* start Record excerpts *

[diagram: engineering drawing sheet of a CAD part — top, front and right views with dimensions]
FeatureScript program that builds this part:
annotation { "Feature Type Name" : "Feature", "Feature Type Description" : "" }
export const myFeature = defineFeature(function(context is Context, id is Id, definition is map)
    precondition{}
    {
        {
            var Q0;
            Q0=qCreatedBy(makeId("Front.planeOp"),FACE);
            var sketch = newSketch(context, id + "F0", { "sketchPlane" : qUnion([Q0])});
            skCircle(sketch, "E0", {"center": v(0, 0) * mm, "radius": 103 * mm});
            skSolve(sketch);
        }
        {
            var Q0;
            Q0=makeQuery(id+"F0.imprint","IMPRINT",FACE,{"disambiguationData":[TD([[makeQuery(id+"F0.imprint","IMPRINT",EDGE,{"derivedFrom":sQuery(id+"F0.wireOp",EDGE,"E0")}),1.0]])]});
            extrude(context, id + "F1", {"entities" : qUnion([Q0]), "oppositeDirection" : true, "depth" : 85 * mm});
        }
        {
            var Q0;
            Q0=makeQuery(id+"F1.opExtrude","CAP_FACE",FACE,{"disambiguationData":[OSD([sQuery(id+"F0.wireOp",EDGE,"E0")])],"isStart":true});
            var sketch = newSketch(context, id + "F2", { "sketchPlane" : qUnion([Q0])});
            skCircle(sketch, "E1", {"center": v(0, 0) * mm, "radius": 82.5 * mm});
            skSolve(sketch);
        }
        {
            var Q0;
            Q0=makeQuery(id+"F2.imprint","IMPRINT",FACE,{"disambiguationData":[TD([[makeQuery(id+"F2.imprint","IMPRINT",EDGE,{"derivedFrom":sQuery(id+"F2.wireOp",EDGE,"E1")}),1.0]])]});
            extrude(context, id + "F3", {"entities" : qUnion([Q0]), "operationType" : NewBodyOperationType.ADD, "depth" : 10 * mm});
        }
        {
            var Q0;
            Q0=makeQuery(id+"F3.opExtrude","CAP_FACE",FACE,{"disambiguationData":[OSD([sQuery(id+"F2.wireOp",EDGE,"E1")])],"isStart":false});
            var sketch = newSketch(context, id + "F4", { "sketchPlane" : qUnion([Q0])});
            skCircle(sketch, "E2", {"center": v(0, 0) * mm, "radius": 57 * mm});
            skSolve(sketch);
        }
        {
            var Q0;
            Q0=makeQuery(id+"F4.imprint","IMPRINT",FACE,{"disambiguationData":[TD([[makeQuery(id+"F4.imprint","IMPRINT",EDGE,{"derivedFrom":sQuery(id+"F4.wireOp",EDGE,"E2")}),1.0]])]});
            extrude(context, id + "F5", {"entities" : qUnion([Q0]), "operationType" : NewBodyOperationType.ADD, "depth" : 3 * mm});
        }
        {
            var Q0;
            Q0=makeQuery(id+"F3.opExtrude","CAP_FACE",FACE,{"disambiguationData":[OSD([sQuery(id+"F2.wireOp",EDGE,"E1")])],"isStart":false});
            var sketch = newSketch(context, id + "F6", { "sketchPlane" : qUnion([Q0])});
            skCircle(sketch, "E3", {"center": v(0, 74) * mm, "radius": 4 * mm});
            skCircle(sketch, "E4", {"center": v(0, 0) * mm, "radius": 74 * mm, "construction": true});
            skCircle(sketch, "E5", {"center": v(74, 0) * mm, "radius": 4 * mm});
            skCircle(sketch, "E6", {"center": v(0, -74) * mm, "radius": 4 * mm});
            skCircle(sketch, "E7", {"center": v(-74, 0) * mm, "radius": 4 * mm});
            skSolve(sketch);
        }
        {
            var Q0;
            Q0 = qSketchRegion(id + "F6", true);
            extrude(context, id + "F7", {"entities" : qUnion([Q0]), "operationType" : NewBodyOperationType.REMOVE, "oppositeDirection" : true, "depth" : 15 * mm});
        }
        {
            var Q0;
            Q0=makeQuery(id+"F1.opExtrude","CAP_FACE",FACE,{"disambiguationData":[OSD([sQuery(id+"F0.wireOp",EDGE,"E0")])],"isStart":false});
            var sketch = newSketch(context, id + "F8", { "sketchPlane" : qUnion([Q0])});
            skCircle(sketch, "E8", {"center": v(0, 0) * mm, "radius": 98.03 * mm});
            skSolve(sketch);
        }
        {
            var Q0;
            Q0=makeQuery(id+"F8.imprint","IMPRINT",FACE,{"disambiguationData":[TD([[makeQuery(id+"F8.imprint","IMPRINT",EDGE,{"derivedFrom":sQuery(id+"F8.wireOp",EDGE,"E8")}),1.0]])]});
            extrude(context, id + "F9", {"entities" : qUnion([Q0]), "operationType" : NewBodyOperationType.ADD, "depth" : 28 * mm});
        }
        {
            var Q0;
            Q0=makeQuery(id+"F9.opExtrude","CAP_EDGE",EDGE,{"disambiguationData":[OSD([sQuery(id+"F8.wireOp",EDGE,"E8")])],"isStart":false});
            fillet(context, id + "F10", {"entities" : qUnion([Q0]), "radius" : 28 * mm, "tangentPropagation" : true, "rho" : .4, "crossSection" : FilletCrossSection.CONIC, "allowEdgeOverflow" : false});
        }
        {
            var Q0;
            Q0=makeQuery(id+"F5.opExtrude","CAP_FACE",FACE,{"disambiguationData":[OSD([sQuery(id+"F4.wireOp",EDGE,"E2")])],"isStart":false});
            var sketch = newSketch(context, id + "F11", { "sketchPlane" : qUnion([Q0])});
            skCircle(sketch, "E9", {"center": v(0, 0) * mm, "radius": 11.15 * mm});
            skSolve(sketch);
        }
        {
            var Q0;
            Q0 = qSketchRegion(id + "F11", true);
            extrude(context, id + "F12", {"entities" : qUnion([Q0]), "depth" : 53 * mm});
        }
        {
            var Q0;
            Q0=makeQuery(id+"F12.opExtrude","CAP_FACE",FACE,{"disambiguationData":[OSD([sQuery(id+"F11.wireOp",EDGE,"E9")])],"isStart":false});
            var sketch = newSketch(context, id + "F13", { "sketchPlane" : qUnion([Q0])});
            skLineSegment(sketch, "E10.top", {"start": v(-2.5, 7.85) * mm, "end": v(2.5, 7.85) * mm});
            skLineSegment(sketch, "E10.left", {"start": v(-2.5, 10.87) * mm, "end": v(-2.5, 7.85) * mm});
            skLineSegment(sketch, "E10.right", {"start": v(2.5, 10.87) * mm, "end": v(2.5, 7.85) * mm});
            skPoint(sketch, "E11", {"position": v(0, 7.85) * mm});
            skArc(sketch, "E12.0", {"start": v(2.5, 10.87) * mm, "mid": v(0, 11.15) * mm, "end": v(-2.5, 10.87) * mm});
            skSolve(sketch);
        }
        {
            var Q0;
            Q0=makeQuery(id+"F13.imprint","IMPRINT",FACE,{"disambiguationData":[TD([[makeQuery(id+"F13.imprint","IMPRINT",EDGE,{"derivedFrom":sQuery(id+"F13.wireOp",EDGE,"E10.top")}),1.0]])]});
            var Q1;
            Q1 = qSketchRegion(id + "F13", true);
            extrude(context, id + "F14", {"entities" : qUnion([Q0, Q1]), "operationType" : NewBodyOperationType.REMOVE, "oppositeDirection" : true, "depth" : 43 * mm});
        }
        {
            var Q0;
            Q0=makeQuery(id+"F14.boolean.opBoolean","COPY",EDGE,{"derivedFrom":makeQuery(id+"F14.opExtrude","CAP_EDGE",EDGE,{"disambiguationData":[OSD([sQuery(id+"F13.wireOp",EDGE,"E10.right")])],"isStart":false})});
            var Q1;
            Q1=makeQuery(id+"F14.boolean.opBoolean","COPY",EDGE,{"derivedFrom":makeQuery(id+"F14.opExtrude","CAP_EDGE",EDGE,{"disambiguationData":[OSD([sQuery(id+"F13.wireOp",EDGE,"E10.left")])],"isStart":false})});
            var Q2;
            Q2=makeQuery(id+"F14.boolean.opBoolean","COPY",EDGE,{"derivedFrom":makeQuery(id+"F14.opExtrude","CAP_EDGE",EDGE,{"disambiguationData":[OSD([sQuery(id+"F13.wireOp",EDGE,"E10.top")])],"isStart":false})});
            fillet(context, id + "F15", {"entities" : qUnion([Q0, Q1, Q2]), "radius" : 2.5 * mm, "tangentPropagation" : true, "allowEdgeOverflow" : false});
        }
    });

* end Record excerpts *

### [Task instructions]
Count the lines in the entries that contain the string "fillet", matching case, and give only that number.

### [Written solution]
2